EXERCISE » Print, in exact form, the lines below from the one containing "[903,289,991,307] shell script" through the one containing "[1011,361,1161,379] special characters", and omit all others.

EXTRACTED ENTRIES »
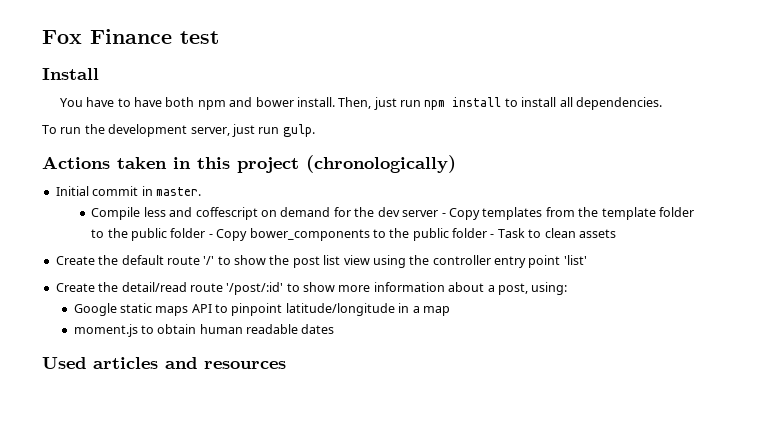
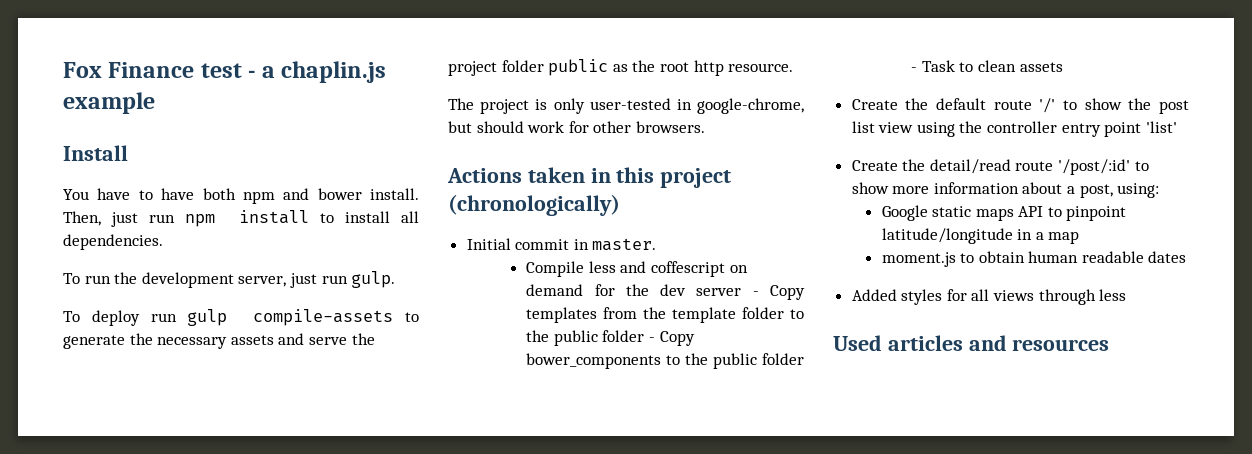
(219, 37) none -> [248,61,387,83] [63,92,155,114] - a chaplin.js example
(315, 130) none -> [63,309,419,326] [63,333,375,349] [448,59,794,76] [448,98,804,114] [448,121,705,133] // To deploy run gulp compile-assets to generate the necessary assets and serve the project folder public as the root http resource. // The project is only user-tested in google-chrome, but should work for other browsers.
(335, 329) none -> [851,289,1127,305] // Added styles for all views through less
==
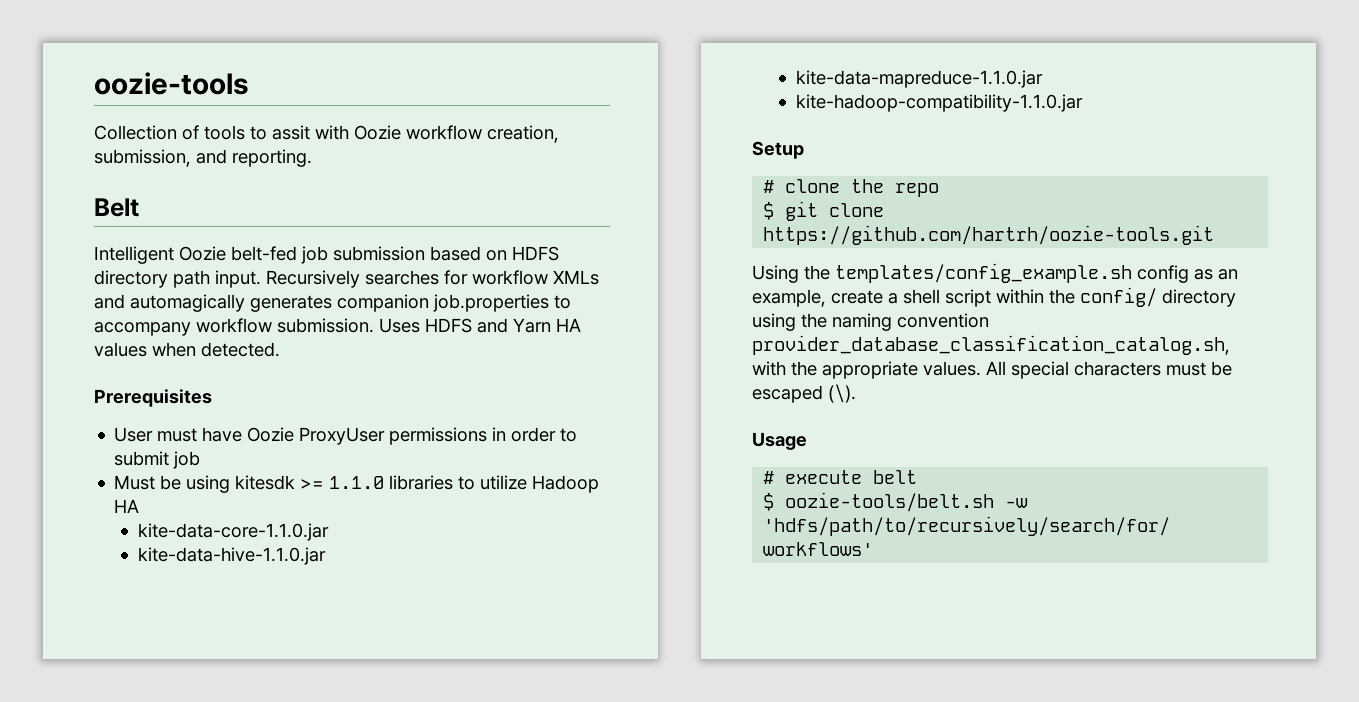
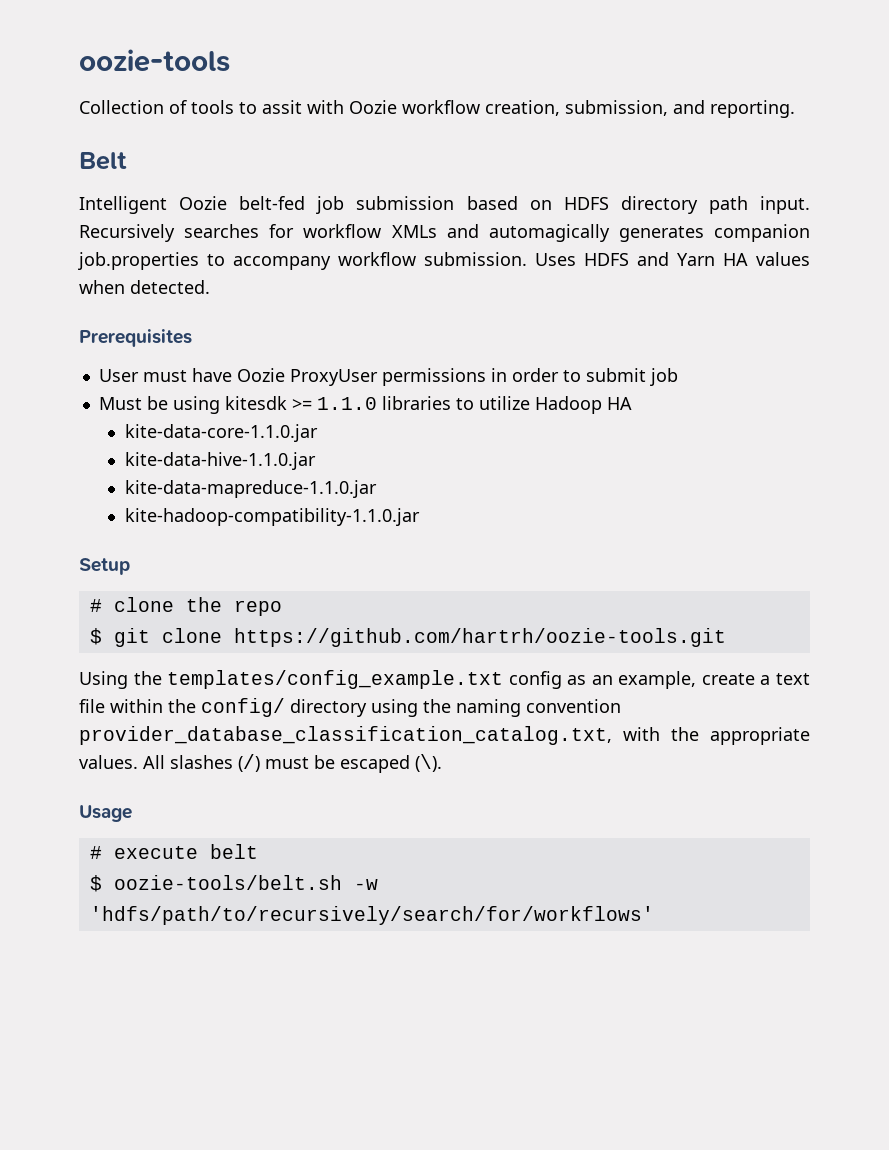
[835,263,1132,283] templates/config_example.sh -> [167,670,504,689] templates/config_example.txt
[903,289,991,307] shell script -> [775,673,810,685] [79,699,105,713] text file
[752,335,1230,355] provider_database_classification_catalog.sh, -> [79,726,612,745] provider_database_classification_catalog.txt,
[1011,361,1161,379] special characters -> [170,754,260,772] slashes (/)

SOLUTION TO THIS EXERCISE »
[903,289,991,307] shell script -> [775,673,810,685] [79,699,105,713] text file
[752,335,1230,355] provider_database_classification_catalog.sh, -> [79,726,612,745] provider_database_classification_catalog.txt,
[1011,361,1161,379] special characters -> [170,754,260,772] slashes (/)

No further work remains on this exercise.